▶ [Instruções das tarefas]:
1 > Em que ano o texto sobre Vidas Secas diz que o livro foi publicado ao lado de Olhai os lírios do campo e Pedra Bonita?
2 > Segundo o texto sobre Vidas Secas, por que a alcunha de regionalista fortalece e amplia em vez de diminuir? Responda em uma a três frases.
──────── Texto da página ────────
TEXTO: A palavra foi feita para dizer
Socorro Acioli, Publicado (01:30 | 15/09/2018)
Quando Vidas Secas foi publicado, na
primeira metade do século XX, os artistas
procuravam encontrar seu lugar depois que os
portões da criação tinham sido escancarados
pelas vanguardas. A partir de então era não só
possível, mas necessário ousar em qualquer
direção: nos temas, na forma e na linguagem.
No Brasil, o modernismo já fincara suas bases
e, quase nos anos quarenta, contava com um
time de autores que a historiografia literária
considerou pertencente ao que chamou de
segunda fase do modernismo.
Quase todos eram regionalistas, essa alcunha
tão mal compreendida e que, muitas vezes,
desperta a reação equivocada de um rótulo que
diminui, mas que fortalece e amplia. Um dos
pulsos de qualquer literatura nacional está
fundamentado justamente na capacidade de
falar do próprio chão e de como homens e
mulheres andaram, marcharam e caíram sobre
ele.
No ano de 1938, foram publicados, entre
outros: Olhai os lírios do campo, de Érico
Veríssimo; Pedra Bonita, de José Lins do
Rego; A estrada do mar, de Jorge Amado;
Cazuza, de Viriato Correia; Porão e Sobrado,
de Lygia Fagundes Telles e Vidas Secas, de Graciliano Ramos; talvez o aniversariante
mais lembrado do grupo e que merece um
olhar cuidadoso e atento para os motivos de
sua permanência no cânone nacional.
──────── Dados fornecidos ────────
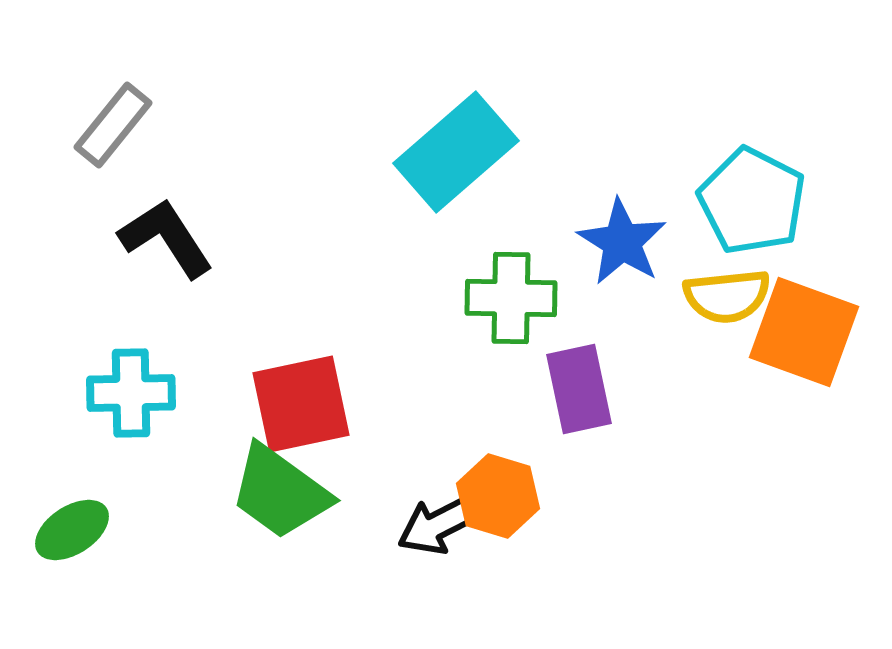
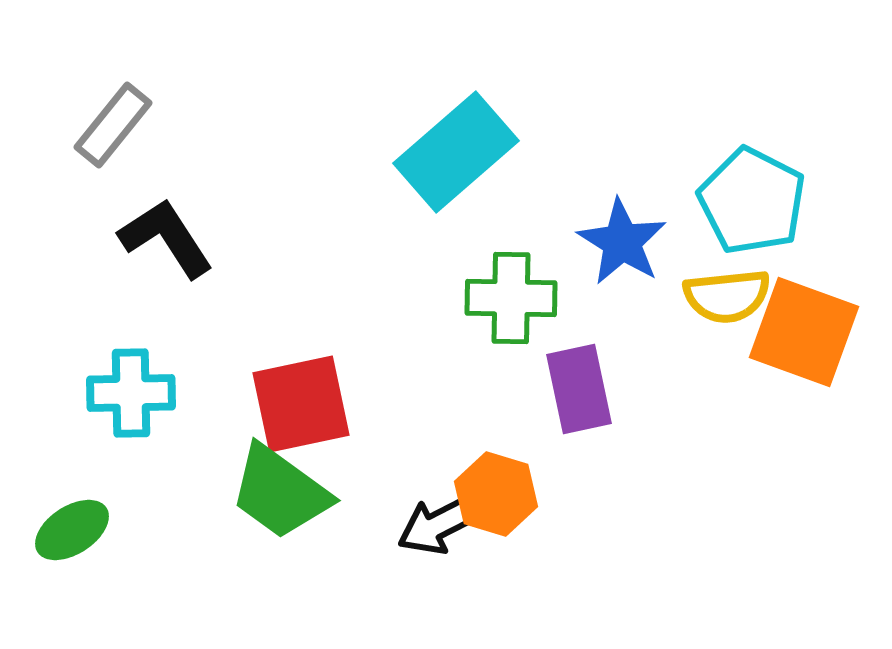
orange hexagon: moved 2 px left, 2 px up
────────
──────── Dados fornecidos ────────
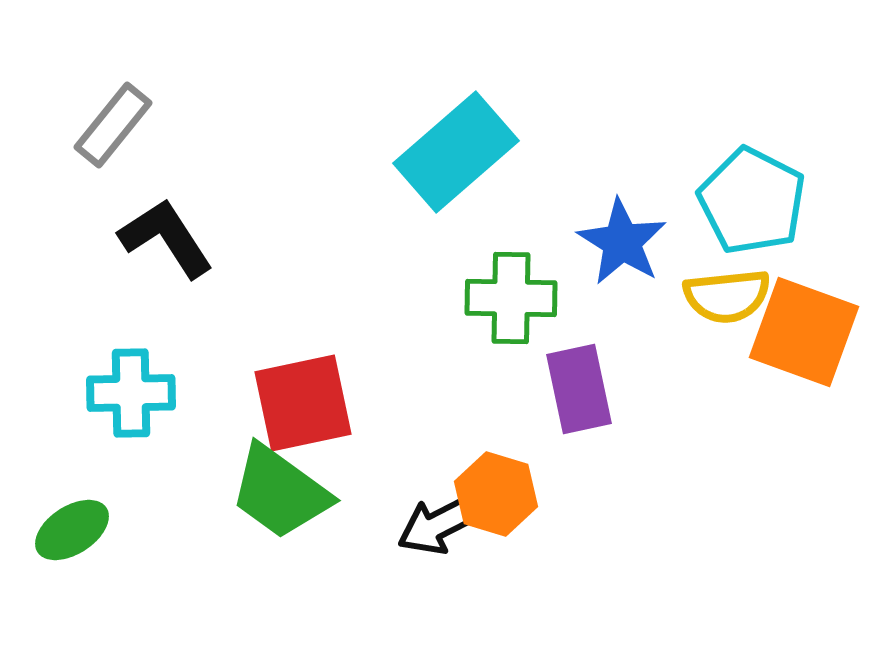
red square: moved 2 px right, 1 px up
────────
▶ [Respostas em ordem]:
1 > Em 1938.

2 > Porque um dos pulsos de qualquer literatura nacional está fundamentado justamente na capacidade de falar do próprio chão. Essa literatura mostra também como homens e mulheres andaram, marcharam e caíram sobre ele.